▸ What to produce: Of all the lines below, return only those starting with the line holding "right front paw: (210, 420)" and going on through the line holding "right knee: (589, 352)", exactly as written.

Recorded data
________________
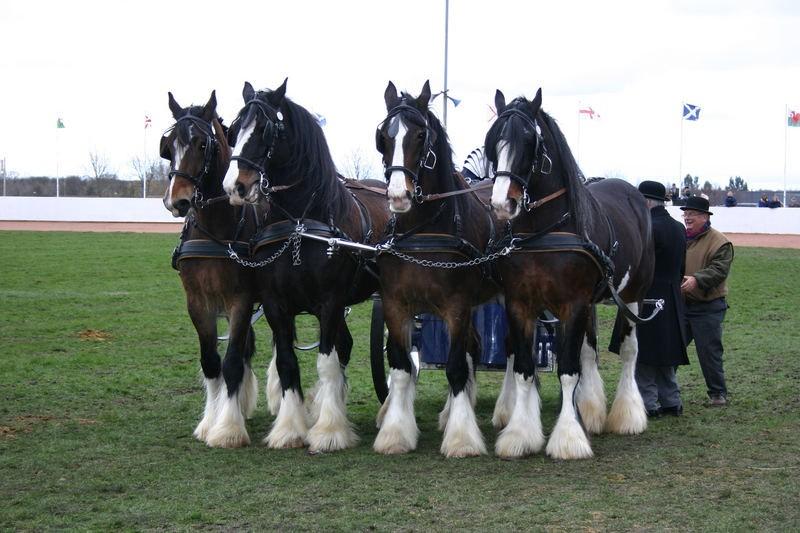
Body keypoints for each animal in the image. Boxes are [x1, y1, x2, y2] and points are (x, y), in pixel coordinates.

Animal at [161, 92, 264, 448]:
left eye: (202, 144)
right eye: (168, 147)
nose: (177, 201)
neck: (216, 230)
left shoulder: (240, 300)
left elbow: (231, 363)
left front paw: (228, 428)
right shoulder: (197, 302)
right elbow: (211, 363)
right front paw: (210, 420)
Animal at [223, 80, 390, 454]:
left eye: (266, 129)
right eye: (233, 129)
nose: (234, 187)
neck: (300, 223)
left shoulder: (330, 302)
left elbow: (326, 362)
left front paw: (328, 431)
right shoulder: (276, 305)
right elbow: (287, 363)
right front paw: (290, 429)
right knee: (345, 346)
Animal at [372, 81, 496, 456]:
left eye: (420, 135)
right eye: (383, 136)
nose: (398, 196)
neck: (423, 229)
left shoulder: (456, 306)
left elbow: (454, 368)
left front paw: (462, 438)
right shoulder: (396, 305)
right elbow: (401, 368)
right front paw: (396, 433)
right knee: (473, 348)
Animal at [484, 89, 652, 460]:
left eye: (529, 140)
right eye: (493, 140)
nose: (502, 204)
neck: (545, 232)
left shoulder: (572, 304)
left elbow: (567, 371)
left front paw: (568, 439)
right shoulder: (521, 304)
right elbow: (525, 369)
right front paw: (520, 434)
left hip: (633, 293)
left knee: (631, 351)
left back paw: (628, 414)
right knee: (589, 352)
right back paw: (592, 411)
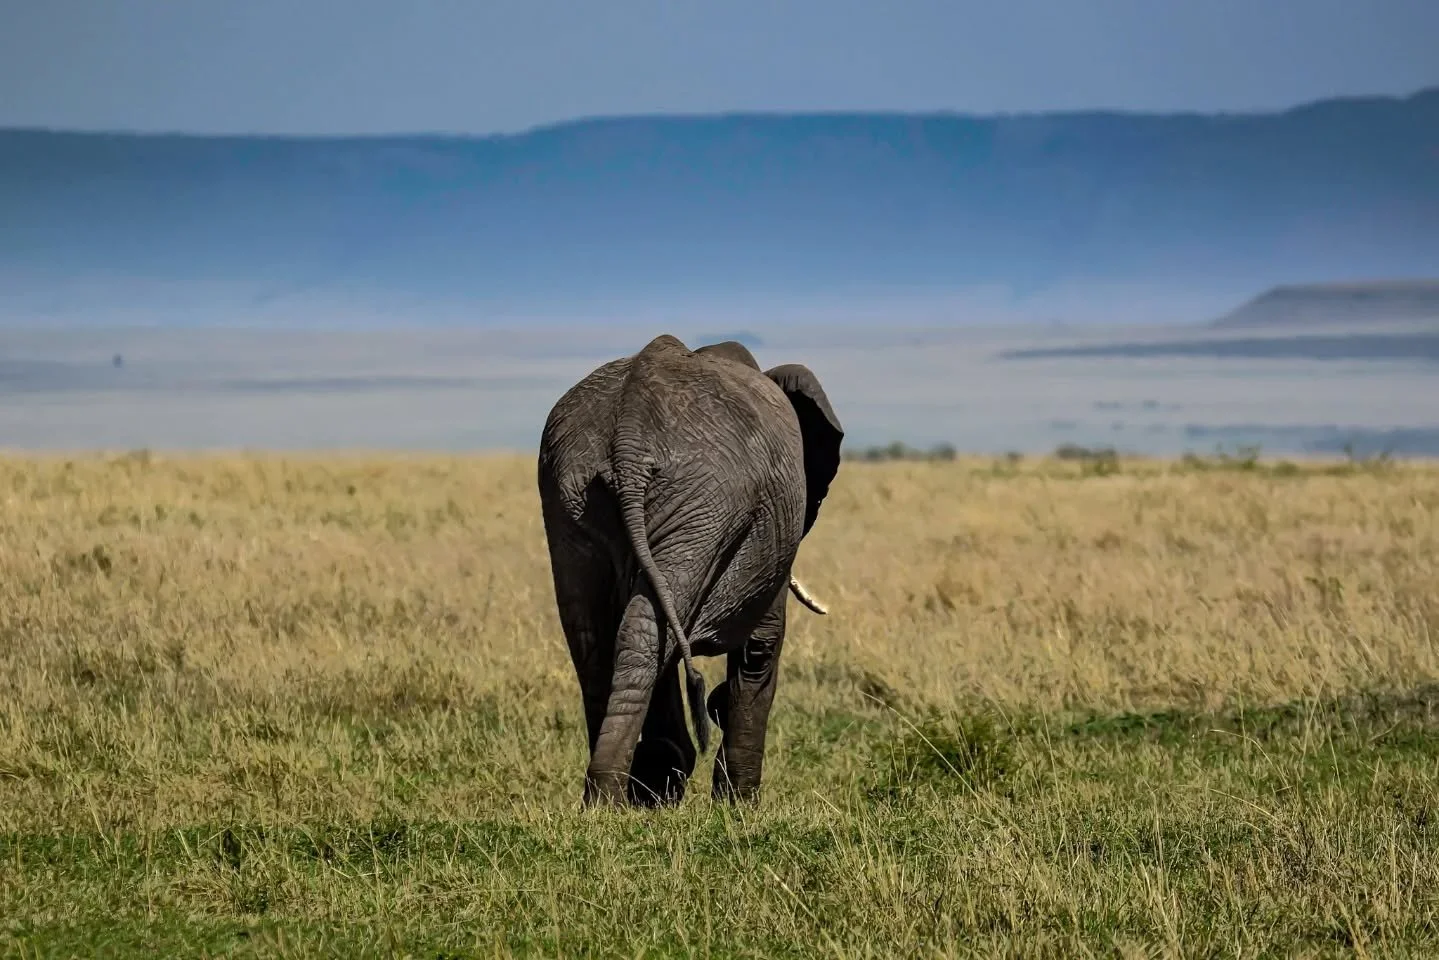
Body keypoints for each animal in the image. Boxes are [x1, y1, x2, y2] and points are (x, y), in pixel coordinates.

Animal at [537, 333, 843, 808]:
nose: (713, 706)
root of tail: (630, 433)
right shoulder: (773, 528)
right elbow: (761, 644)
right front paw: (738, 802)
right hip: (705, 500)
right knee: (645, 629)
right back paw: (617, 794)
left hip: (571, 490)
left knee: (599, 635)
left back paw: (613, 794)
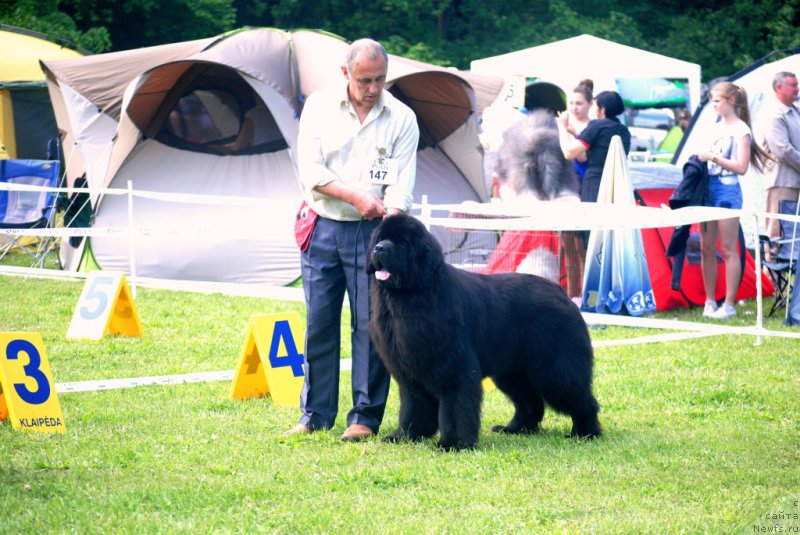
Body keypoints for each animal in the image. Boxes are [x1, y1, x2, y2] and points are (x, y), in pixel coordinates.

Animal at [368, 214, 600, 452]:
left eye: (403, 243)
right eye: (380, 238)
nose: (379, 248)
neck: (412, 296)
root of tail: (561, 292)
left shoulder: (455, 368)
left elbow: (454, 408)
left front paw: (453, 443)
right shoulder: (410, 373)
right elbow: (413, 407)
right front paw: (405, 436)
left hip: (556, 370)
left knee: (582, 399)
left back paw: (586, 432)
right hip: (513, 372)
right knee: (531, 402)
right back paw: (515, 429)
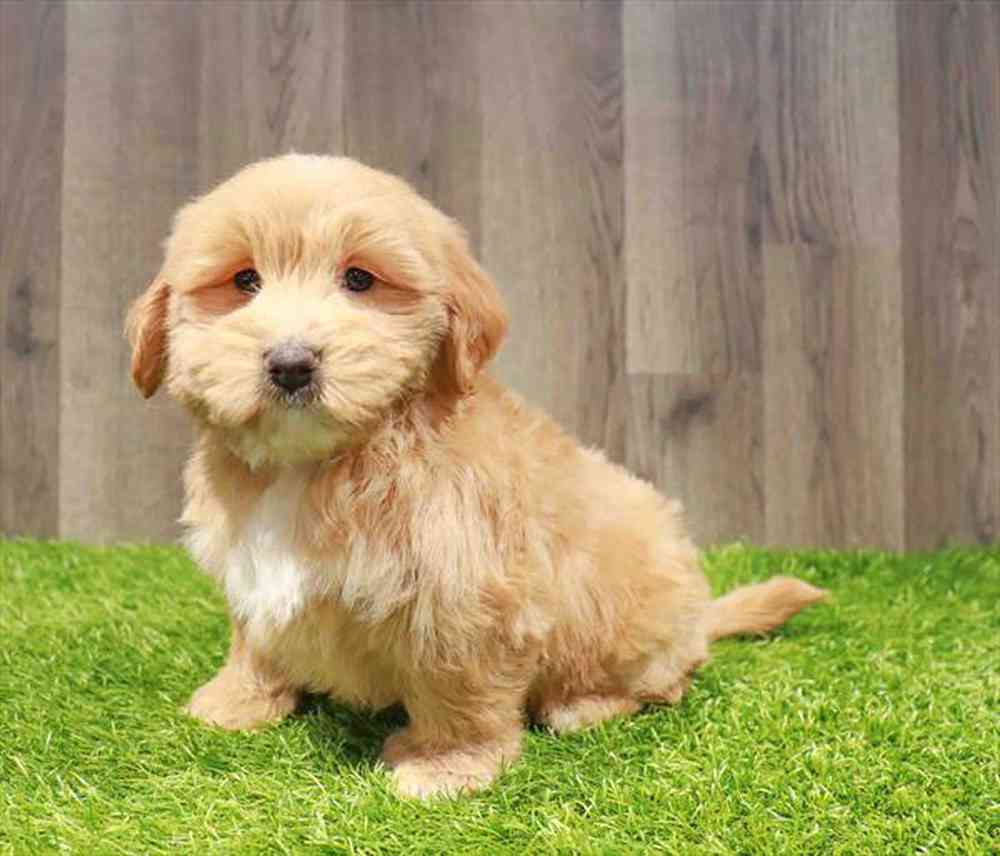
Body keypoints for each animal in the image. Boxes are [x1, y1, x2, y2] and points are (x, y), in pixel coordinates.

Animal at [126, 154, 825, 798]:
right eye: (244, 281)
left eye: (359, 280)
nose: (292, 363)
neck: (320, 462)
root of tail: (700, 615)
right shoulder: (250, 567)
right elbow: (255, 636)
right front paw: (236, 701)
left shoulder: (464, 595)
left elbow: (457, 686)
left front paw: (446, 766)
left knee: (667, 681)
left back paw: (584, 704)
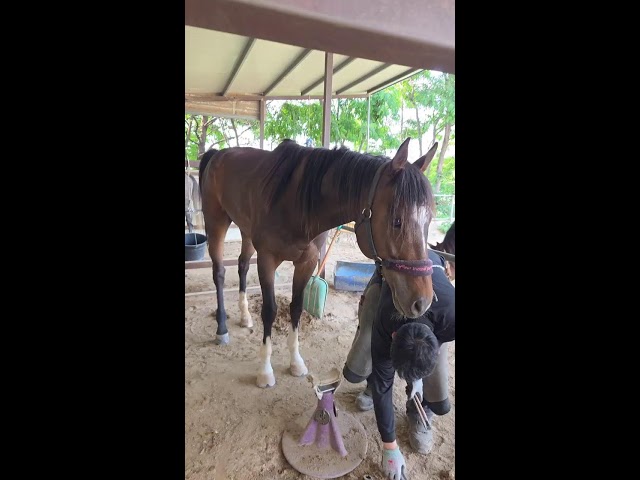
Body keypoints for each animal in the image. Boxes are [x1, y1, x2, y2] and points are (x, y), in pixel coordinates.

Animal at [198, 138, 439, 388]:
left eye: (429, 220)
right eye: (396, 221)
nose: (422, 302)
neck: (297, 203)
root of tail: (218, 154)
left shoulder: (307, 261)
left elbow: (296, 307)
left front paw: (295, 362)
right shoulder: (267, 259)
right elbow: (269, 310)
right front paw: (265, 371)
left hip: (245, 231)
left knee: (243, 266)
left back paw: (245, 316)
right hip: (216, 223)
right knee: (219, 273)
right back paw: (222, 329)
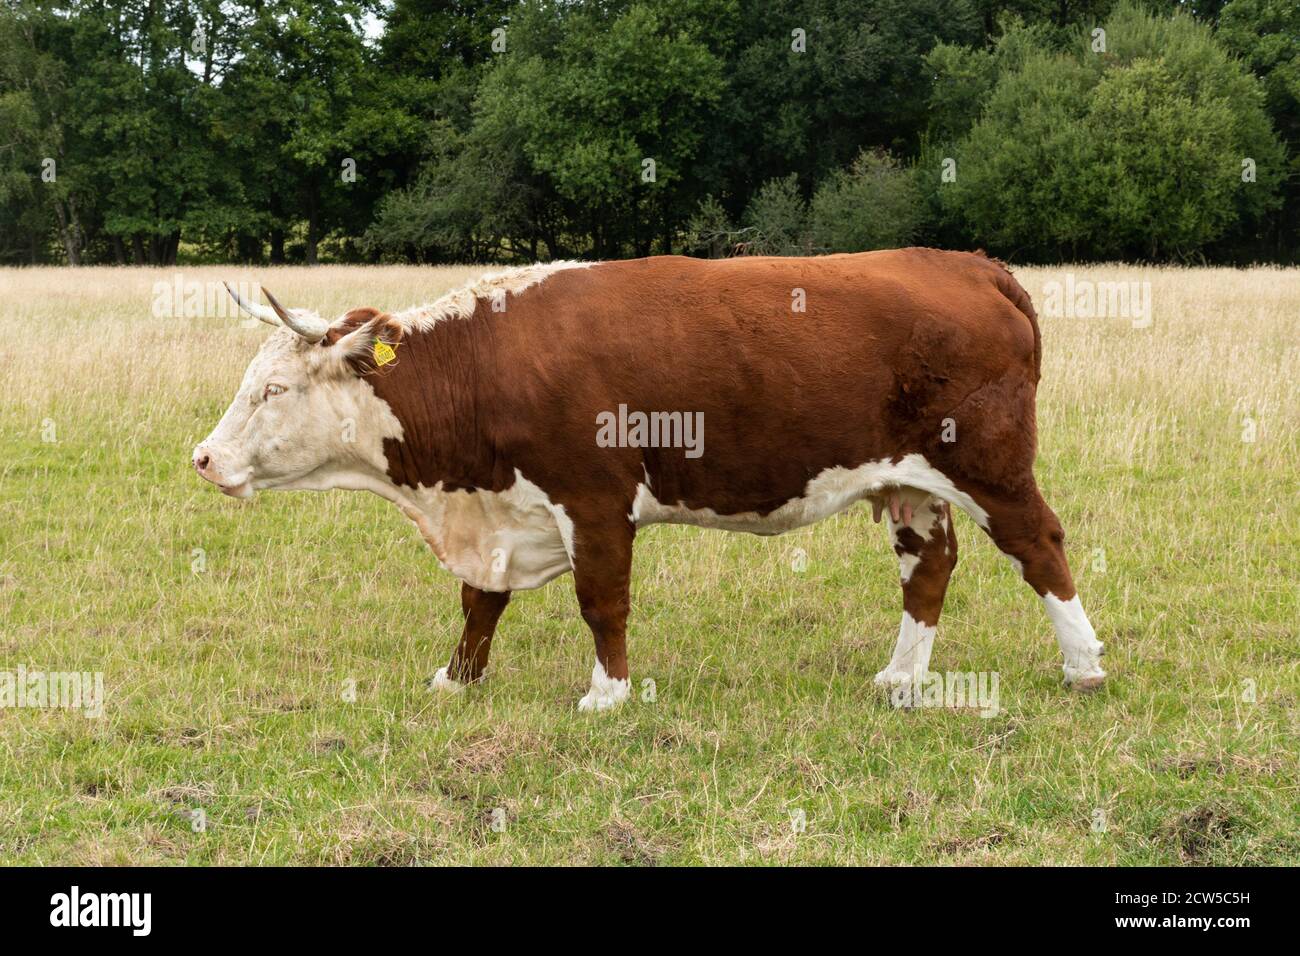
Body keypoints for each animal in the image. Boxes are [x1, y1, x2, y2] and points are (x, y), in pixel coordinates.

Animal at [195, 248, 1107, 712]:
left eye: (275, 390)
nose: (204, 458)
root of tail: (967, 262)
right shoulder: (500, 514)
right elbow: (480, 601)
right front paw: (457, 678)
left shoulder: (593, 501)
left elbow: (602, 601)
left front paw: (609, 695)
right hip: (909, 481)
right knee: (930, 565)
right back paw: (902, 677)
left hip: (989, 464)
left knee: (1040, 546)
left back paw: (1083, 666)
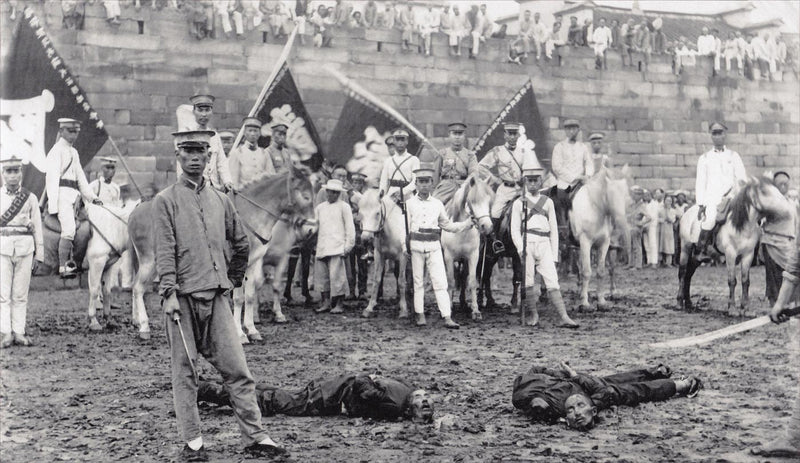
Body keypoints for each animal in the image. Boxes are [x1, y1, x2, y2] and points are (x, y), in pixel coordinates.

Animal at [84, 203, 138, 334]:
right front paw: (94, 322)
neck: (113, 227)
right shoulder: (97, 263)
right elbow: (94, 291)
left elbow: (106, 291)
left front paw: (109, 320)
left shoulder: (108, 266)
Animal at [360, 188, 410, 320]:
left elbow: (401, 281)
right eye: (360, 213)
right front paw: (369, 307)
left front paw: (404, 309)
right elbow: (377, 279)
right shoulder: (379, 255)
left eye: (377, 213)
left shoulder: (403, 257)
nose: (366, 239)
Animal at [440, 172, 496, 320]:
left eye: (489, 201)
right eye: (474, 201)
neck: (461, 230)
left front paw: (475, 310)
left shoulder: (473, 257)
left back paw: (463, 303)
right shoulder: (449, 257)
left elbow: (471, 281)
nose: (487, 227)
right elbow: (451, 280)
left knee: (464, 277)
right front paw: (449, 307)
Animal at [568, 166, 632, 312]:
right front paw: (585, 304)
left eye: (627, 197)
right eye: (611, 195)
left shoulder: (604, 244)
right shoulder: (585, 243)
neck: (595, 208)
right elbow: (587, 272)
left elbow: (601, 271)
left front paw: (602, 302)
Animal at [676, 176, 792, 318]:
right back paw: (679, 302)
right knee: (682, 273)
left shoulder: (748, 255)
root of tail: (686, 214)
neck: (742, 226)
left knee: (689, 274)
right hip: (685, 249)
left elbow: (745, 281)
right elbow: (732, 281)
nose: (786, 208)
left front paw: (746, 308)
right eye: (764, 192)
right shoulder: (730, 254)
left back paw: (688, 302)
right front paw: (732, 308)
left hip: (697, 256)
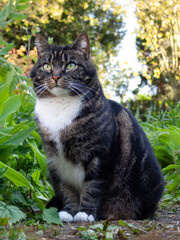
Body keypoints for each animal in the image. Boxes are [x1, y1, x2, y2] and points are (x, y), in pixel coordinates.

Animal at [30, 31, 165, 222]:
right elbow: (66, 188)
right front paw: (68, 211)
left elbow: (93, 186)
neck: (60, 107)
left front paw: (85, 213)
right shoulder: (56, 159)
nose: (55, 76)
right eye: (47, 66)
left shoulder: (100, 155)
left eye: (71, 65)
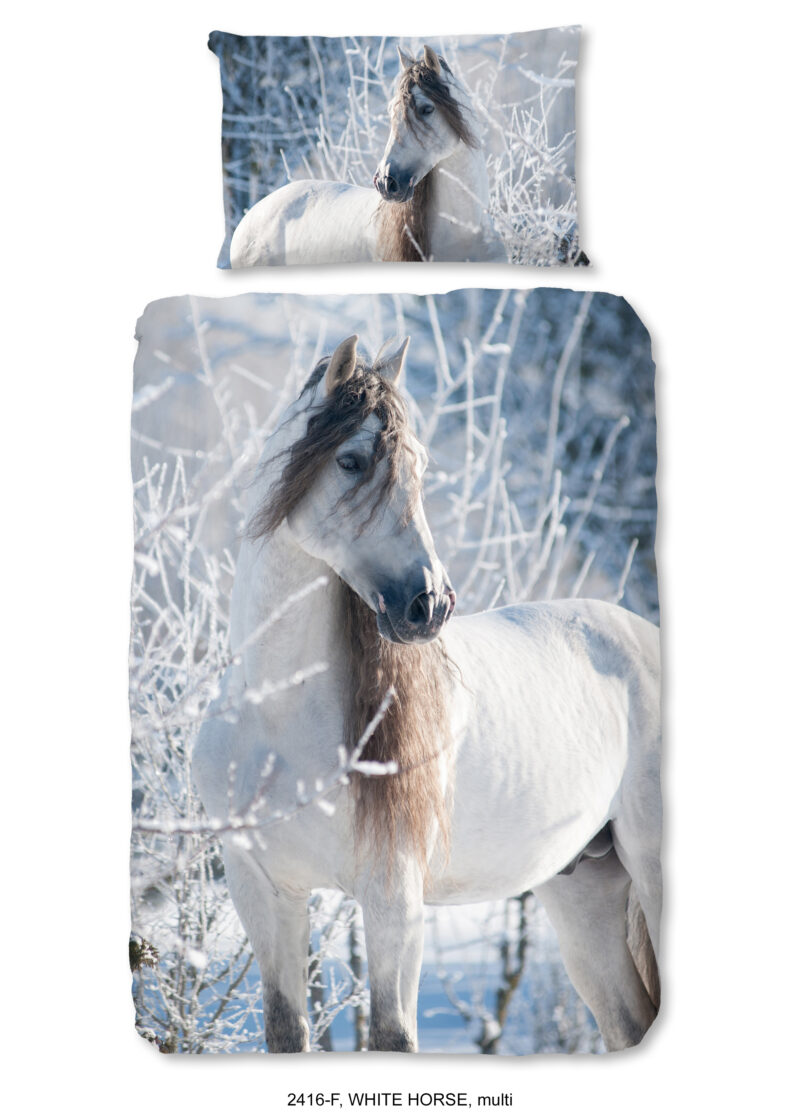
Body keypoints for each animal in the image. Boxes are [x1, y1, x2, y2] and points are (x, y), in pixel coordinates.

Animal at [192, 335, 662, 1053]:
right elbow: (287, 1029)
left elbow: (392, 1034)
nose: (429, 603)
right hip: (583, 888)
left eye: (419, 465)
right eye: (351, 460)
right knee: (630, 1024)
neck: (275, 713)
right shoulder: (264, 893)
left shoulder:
________________
▸ Task result:
right front paw: (210, 420)
Animal at [223, 80, 390, 454]:
left eye: (266, 129)
right eye: (233, 129)
nose: (234, 187)
neck: (300, 223)
left shoulder: (330, 302)
left elbow: (326, 362)
left front paw: (328, 431)
right shoulder: (276, 305)
right elbow: (287, 363)
right front paw: (290, 429)
right knee: (345, 346)
Animal at [372, 81, 496, 456]:
left eye: (420, 135)
right eye: (383, 136)
nose: (398, 196)
neck: (423, 229)
left shoulder: (456, 306)
left elbow: (454, 368)
left front paw: (462, 438)
right shoulder: (396, 305)
right elbow: (401, 368)
right front paw: (396, 433)
right knee: (473, 348)
Animal at [484, 89, 652, 460]:
left eye: (529, 140)
right eye: (493, 140)
nose: (502, 204)
neck: (545, 232)
left shoulder: (572, 304)
left elbow: (567, 371)
left front paw: (568, 439)
right shoulder: (521, 304)
right elbow: (525, 369)
right front paw: (520, 434)
left hip: (633, 293)
left knee: (631, 351)
left back paw: (628, 414)
right knee: (589, 352)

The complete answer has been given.